Fire and fury all the way

Run up to polls
By Leon Berenger

As was the case in the previous outings it was the same one party show in the south as the Government side thundered through the opposition using state machinery at its disposal with a range of violence and other forms of intimidation, while independent observers said the police must take full responsibility for what took place in the run-up to the Southern Provincial Council polls.

More than 300 incidents of pre-election violence and related cases were documented by the observers who said it was the highest when compared with previous polls in other provinces.

“In short, it was the worst ever pre-poll campaign in recent times and the police together with the Elections Department was found wanting in more than one way,” Keerthi Tennakoon of the Campaign for Free and Fair Elections, (CaFFE) said.

The district of Matara topped the list with 108 incidents followed by Galle and Hambantota. In one of the most serious incidents UNP’s chief candidate for Galle district Manusha Nanayakkara escaped unhurt after his convoy was ambushed and shot at, at Waluwatte on Friday afternoon. The incident occurred when he and his supporters were returning home after meeting party loyalists.

Mr. Nanayakkara said the gunmen had arrived on a motor cycle and sprayed the convoy with automatic fire before speeding away. The lead vehicle was damaged in the attack.

The police however, denied that such an incident occurred, adding that the candidate had staged the whole affair to garner sympathy votes. Galle Police Chief, Senior Superintendent Keerthi Silva said investigators who rushed to the scene found the candidate’s claim highly questionable.

“This trend only confirms the inactiveness of the police amidst reports that law enforcers were also made powerless owing to pressure from various quarters. It was one big joke, from the very beginning of the campaign”, CaFFE’s Mr Tennakoon said.

He added that the main culprits were from the government side where the bulk of the violence and intimidation was aimed at the JVP and to a lesser extent the main opposition UNP.

“The police and other relevant authorities sided with the government candidates when it came to the issue of cut-outs and other election propaganda material in public places.
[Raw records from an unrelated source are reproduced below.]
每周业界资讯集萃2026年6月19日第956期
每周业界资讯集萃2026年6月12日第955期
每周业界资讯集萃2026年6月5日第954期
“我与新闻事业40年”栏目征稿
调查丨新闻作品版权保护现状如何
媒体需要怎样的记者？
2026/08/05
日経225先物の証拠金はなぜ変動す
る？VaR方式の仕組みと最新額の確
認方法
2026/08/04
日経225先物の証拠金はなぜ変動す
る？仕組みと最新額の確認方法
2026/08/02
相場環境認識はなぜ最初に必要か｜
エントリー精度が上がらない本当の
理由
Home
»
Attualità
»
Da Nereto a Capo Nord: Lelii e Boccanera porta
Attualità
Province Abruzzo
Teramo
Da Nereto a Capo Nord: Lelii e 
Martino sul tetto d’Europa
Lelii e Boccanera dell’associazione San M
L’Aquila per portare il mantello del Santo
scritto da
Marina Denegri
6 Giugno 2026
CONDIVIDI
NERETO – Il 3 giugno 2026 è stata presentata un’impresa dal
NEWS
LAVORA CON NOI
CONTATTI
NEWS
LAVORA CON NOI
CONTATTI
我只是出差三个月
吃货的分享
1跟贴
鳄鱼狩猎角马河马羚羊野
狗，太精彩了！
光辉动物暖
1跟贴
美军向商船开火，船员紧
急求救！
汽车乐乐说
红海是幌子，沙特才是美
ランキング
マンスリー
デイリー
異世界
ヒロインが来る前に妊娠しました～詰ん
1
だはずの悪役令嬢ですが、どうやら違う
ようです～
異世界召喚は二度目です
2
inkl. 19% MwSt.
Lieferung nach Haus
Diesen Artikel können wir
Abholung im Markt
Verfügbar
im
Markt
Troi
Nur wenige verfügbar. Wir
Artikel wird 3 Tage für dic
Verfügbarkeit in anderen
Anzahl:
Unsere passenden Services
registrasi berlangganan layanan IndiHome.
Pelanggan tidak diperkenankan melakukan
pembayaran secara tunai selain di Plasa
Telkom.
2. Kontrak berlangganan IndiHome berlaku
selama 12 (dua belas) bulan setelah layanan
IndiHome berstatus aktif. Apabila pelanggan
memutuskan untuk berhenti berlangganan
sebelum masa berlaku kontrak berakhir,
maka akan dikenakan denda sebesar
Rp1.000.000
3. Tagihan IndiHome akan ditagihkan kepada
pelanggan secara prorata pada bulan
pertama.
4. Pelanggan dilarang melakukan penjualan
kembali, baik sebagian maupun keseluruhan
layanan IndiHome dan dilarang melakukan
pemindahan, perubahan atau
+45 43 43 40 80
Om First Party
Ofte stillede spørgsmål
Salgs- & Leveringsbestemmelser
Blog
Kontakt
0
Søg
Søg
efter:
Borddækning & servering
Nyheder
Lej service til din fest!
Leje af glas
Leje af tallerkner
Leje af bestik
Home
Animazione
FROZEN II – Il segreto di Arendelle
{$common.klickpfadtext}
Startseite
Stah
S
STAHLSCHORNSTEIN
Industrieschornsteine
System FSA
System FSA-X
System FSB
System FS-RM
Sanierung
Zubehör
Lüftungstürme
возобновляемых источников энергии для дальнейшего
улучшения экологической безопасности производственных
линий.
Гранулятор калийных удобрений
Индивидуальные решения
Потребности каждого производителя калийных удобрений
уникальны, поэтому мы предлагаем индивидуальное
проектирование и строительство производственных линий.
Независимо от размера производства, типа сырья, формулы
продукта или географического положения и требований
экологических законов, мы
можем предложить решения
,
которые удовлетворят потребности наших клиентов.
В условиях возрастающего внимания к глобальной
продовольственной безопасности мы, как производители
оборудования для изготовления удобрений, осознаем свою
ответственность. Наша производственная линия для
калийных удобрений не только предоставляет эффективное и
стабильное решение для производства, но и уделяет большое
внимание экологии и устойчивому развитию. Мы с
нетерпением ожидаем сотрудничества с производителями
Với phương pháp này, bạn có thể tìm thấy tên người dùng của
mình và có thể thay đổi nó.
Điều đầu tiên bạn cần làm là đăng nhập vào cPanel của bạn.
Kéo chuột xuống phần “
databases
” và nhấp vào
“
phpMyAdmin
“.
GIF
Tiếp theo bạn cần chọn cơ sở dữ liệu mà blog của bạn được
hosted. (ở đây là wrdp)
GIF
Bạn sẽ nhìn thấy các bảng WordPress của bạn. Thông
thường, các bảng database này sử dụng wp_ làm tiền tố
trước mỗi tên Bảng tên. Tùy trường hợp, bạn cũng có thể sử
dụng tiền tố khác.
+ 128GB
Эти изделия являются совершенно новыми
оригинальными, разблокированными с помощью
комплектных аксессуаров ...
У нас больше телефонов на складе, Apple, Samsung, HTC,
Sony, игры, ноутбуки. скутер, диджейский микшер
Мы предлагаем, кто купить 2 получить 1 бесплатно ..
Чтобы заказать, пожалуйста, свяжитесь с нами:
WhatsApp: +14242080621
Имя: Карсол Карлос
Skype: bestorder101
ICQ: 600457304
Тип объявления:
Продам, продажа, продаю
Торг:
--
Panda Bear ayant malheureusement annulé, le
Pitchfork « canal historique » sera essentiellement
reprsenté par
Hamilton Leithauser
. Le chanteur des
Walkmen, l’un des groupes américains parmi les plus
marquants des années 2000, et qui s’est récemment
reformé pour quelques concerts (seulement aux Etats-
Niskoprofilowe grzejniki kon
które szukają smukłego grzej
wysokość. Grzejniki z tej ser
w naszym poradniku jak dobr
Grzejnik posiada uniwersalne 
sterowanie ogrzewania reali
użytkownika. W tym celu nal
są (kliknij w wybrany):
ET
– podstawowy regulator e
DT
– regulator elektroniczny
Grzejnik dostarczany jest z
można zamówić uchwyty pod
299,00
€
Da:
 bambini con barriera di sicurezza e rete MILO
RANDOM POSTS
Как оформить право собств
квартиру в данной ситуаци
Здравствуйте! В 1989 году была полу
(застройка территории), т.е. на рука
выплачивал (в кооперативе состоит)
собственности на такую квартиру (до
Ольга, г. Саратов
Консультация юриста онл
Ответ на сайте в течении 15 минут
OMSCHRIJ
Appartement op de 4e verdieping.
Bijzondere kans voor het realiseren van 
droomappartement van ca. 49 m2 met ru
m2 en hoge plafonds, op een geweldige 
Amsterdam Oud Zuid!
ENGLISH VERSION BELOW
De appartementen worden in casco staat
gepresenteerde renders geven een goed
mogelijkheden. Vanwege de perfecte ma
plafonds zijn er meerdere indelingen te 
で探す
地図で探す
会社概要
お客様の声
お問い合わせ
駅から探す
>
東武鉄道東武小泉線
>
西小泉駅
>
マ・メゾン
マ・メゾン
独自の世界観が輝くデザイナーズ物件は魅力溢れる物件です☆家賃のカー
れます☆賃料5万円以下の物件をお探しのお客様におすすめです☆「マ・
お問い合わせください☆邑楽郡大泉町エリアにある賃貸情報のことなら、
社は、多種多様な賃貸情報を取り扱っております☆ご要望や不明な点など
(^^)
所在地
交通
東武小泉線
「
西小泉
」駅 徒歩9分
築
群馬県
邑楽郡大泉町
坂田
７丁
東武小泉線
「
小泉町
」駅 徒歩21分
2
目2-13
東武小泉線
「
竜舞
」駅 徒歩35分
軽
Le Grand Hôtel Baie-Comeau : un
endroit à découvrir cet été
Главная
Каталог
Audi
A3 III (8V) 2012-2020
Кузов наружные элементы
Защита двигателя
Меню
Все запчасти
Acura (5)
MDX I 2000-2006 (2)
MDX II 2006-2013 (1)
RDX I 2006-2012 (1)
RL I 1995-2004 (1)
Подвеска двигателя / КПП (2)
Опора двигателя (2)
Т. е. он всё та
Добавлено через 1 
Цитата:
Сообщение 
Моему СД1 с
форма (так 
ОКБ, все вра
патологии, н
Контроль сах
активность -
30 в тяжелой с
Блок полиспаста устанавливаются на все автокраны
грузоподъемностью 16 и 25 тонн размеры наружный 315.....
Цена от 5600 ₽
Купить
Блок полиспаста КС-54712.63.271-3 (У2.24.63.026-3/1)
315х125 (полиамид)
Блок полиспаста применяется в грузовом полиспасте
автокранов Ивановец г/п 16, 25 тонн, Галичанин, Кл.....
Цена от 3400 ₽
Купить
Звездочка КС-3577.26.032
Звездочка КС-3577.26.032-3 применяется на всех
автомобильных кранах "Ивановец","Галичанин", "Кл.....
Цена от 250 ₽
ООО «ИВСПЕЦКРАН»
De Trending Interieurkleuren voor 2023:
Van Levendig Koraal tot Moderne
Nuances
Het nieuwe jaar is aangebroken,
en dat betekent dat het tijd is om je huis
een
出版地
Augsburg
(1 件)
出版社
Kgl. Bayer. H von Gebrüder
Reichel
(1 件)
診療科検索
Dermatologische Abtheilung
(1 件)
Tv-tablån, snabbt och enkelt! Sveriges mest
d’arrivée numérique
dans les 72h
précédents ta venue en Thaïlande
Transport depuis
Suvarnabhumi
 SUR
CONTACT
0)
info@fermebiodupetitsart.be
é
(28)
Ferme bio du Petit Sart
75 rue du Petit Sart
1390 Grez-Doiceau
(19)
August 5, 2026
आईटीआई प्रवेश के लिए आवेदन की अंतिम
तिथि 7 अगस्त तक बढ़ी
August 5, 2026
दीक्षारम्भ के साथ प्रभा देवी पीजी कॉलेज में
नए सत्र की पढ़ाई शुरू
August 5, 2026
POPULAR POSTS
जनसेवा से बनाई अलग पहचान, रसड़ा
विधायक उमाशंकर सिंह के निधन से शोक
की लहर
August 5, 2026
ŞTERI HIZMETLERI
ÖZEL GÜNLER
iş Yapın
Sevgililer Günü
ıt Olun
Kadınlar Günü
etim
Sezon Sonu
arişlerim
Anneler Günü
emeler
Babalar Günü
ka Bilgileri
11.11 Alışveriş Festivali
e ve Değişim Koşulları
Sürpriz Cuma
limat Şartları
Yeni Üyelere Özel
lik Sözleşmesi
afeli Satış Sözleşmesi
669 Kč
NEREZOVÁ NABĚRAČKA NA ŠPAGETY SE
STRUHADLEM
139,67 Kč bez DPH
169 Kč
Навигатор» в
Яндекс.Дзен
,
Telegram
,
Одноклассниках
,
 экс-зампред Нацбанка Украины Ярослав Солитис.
A few selected UNP candidates also received preferential treatment, but the JVP had no chance,” Mr. Tennakoon further said.

In desperation the JVP even filed a Fundamental Rights petition in court alleging police harassment of party workers. Rohana Hettiarachchi of the People’s Action for Free and Fair Elections (PAFFREL) endorsed these views.

He added that in the final days of the campaign, the Regional Elections Department offices in the Province chose to remain incommunicado while the carnival was allowed to go on. “We could not reach them either on telephone or fax to make a complaint. They were nowhere to be seen either,” Mr. Hettiarachchi said.

“Elections Comissioner Dayananda Dissanayake warned that the entire polls would be nullified if the cut-outs, banners and other material were not removed from public places. But barely 24 hours later, fresh material was put up in rural areas of the province but no action was taken,” he said. The Additional Elections Comissioner for Hambantota J. A. S. P. Jayasinghe however, said that all the stake holders involved in the polls are to blame.

“These cut-outs, banners, etc have come in different colours although one side may be more prominent. This is the trend of local elections in this country, although it should never be the case,” he added. The police on the other hand did not take any chances for yesterday’s polls, drawing in an additional 4,000 men from the outstations to beef up security in known trouble spots in the Province. Deputy Inspector General (DIG) Gamini Navaratne told the Sunday Times the men had been instructed to deal firmly with would-be trouble makers or face the risk of strict disciplinary action.

He added that they were also investigating opposition claims that more than 1000 suspicious individuals had entered the Province from Colombo and elsewhere in recent days and that the police were on a sharp look out for them.

Traffic congestion causes death: Relatives

The first and only election-related death occurred in a bizarre manner when a pregnant mother died for want of immediate medical attention while attending an UPFA rally in Matara.

Monica Mannamperi, a mother of two, was attending the rally at Matara when she suddenly collapsed to the ground after suffering an attack of high blood pressure.

It was only a 15-minute drive to the Matara hospital, but the ambulance carrying the stricken woman was caught up in a traffic congestion caused by the many vehicles that had arrived for the rally.

In the end it took some one and a half hours to make the trip to the hospital where she later died while under treatment at the hospital’s Intensive Care Unit (ICU).Relatives claim that she could have been saved if medical attention had been provided a bit earlier.

The victim was a past pupil of Vijitha Maha Vidyala and an employee with the Coast Conservation Department.